▸ WORK TO COMPLETE: Below are lines of data; give the number of them that contain "thus", and only that.

[Transcribed page contents]
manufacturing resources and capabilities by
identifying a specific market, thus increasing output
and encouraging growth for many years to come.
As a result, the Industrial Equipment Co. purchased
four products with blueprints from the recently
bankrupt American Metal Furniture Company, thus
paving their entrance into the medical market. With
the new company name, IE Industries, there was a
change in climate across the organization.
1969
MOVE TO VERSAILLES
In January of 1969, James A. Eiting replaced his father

▸ EXERCISE RESPONSE: 2